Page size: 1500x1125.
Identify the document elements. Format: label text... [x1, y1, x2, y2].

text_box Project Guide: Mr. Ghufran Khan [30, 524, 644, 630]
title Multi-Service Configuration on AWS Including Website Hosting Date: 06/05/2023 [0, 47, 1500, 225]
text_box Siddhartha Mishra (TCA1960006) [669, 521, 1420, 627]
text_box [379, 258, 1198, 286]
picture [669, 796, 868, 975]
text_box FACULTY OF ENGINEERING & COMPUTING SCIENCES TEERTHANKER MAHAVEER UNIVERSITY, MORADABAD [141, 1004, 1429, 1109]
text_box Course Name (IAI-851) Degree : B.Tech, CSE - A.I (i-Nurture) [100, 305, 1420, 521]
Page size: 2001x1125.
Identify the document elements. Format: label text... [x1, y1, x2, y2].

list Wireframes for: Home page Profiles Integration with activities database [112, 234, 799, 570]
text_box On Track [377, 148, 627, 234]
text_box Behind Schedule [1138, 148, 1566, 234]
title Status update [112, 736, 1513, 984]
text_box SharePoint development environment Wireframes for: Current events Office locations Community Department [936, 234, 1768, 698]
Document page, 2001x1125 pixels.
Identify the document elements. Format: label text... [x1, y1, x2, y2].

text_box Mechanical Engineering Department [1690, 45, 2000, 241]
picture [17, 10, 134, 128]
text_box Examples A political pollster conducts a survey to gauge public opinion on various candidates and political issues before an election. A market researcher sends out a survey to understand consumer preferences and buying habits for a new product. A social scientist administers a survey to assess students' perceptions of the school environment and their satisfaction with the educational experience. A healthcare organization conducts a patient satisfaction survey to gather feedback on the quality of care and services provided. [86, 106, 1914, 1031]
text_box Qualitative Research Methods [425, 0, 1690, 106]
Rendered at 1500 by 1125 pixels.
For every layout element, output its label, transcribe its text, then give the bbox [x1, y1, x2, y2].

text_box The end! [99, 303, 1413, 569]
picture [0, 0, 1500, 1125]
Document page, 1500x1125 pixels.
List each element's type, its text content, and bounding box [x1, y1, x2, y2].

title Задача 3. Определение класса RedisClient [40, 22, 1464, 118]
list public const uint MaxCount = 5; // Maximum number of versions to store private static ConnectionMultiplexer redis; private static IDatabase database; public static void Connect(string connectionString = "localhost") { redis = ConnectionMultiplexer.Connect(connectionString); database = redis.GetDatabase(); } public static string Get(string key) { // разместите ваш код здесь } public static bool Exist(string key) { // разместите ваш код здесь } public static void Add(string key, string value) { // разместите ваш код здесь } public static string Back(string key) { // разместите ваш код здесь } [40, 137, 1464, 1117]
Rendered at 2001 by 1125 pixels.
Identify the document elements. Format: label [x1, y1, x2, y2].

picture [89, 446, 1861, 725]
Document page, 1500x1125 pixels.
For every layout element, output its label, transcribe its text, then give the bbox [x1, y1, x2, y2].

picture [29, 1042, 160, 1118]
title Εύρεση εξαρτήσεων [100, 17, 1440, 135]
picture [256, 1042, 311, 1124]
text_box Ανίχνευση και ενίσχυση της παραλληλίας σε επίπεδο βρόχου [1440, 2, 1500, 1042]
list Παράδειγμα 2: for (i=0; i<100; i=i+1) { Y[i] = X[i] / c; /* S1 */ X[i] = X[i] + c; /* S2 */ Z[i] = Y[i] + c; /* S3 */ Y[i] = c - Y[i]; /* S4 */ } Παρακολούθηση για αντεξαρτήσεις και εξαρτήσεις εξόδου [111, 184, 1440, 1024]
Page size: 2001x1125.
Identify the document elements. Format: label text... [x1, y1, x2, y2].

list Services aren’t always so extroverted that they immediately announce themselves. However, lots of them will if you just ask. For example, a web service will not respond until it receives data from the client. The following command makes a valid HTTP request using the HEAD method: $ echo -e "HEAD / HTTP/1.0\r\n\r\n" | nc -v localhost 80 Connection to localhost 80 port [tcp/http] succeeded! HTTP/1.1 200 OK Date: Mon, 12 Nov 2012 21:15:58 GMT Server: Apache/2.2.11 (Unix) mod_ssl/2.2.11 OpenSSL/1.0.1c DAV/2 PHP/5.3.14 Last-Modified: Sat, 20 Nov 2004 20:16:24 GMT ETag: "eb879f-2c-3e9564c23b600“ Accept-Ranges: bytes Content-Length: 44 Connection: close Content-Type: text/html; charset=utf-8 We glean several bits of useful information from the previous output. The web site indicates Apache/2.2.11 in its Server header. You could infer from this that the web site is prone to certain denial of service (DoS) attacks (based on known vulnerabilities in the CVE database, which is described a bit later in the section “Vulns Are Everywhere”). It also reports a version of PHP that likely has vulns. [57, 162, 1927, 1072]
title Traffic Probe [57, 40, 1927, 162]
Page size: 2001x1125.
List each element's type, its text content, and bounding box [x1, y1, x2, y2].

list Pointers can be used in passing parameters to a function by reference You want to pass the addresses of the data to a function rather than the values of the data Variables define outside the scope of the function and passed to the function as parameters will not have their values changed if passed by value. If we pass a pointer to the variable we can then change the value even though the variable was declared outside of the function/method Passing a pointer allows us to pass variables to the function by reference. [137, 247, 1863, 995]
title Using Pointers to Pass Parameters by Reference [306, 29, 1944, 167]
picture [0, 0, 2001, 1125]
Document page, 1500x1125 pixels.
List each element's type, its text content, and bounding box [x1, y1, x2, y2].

☆ ☆ ☆ ☆

> [Written task]:
Take the data above and return it exactly.

> [Your response]:
Page size: 1500x1125.
Identify the document elements. Format: label text... [x1, y1, x2, y2].

text_box Project Guide: Mr. Ghufran Khan [30, 524, 644, 630]
title Multi-Service Configuration on AWS Including Website Hosting Date: 06/05/2023 [0, 47, 1500, 225]
text_box Siddhartha Mishra (TCA1960006) [669, 521, 1420, 627]
text_box [379, 258, 1198, 286]
picture [669, 796, 868, 975]
text_box FACULTY OF ENGINEERING & COMPUTING SCIENCES TEERTHANKER MAHAVEER UNIVERSITY, MORADABAD [141, 1004, 1429, 1109]
text_box Course Name (IAI-851) Degree : B.Tech, CSE - A.I (i-Nurture) [100, 305, 1420, 521]
Page size: 2001x1125.
Identify the document elements. Format: label text... [x1, y1, x2, y2].

list Wireframes for: Home page Profiles Integration with activities database [112, 234, 799, 570]
text_box On Track [377, 148, 627, 234]
text_box Behind Schedule [1138, 148, 1566, 234]
title Status update [112, 736, 1513, 984]
text_box SharePoint development environment Wireframes for: Current events Office locations Community Department [936, 234, 1768, 698]
Document page, 2001x1125 pixels.
Identify the document elements. Format: label text... [x1, y1, x2, y2].

text_box Mechanical Engineering Department [1690, 45, 2000, 241]
picture [17, 10, 134, 128]
text_box Examples A political pollster conducts a survey to gauge public opinion on various candidates and political issues before an election. A market researcher sends out a survey to understand consumer preferences and buying habits for a new product. A social scientist administers a survey to assess students' perceptions of the school environment and their satisfaction with the educational experience. A healthcare organization conducts a patient satisfaction survey to gather feedback on the quality of care and services provided. [86, 106, 1914, 1031]
text_box Qualitative Research Methods [425, 0, 1690, 106]
Rendered at 1500 by 1125 pixels.
For every layout element, output its label, transcribe its text, then give the bbox [x1, y1, x2, y2].

text_box The end! [99, 303, 1413, 569]
picture [0, 0, 1500, 1125]
Document page, 1500x1125 pixels.
List each element's type, its text content, and bounding box [x1, y1, x2, y2].

title Задача 3. Определение класса RedisClient [40, 22, 1464, 118]
list public const uint MaxCount = 5; // Maximum number of versions to store private static ConnectionMultiplexer redis; private static IDatabase database; public static void Connect(string connectionString = "localhost") { redis = ConnectionMultiplexer.Connect(connectionString); database = redis.GetDatabase(); } public static string Get(string key) { // разместите ваш код здесь } public static bool Exist(string key) { // разместите ваш код здесь } public static void Add(string key, string value) { // разместите ваш код здесь } public static string Back(string key) { // разместите ваш код здесь } [40, 137, 1464, 1117]
Rendered at 2001 by 1125 pixels.
Identify the document elements. Format: label [x1, y1, x2, y2].

picture [89, 446, 1861, 725]
Document page, 1500x1125 pixels.
For every layout element, output its label, transcribe its text, then give the bbox [x1, y1, x2, y2].

picture [29, 1042, 160, 1118]
title Εύρεση εξαρτήσεων [100, 17, 1440, 135]
picture [256, 1042, 311, 1124]
text_box Ανίχνευση και ενίσχυση της παραλληλίας σε επίπεδο βρόχου [1440, 2, 1500, 1042]
list Παράδειγμα 2: for (i=0; i<100; i=i+1) { Y[i] = X[i] / c; /* S1 */ X[i] = X[i] + c; /* S2 */ Z[i] = Y[i] + c; /* S3 */ Y[i] = c - Y[i]; /* S4 */ } Παρακολούθηση για αντεξαρτήσεις και εξαρτήσεις εξόδου [111, 184, 1440, 1024]
Page size: 2001x1125.
Identify the document elements. Format: label text... [x1, y1, x2, y2].

list Services aren’t always so extroverted that they immediately announce themselves. However, lots of them will if you just ask. For example, a web service will not respond until it receives data from the client. The following command makes a valid HTTP request using the HEAD method: $ echo -e "HEAD / HTTP/1.0\r\n\r\n" | nc -v localhost 80 Connection to localhost 80 port [tcp/http] succeeded! HTTP/1.1 200 OK Date: Mon, 12 Nov 2012 21:15:58 GMT Server: Apache/2.2.11 (Unix) mod_ssl/2.2.11 OpenSSL/1.0.1c DAV/2 PHP/5.3.14 Last-Modified: Sat, 20 Nov 2004 20:16:24 GMT ETag: "eb879f-2c-3e9564c23b600“ Accept-Ranges: bytes Content-Length: 44 Connection: close Content-Type: text/html; charset=utf-8 We glean several bits of useful information from the previous output. The web site indicates Apache/2.2.11 in its Server header. You could infer from this that the web site is prone to certain denial of service (DoS) attacks (based on known vulnerabilities in the CVE database, which is described a bit later in the section “Vulns Are Everywhere”). It also reports a version of PHP that likely has vulns. [57, 162, 1927, 1072]
title Traffic Probe [57, 40, 1927, 162]
Page size: 2001x1125.
List each element's type, its text content, and bounding box [x1, y1, x2, y2].

list Pointers can be used in passing parameters to a function by reference You want to pass the addresses of the data to a function rather than the values of the data Variables define outside the scope of the function and passed to the function as parameters will not have their values changed if passed by value. If we pass a pointer to the variable we can then change the value even though the variable was declared outside of the function/method Passing a pointer allows us to pass variables to the function by reference. [137, 247, 1863, 995]
title Using Pointers to Pass Parameters by Reference [306, 29, 1944, 167]
picture [0, 0, 2001, 1125]
Document page, 1500x1125 pixels.
List each element's type, its text content, and bounding box [x1, y1, x2, y2].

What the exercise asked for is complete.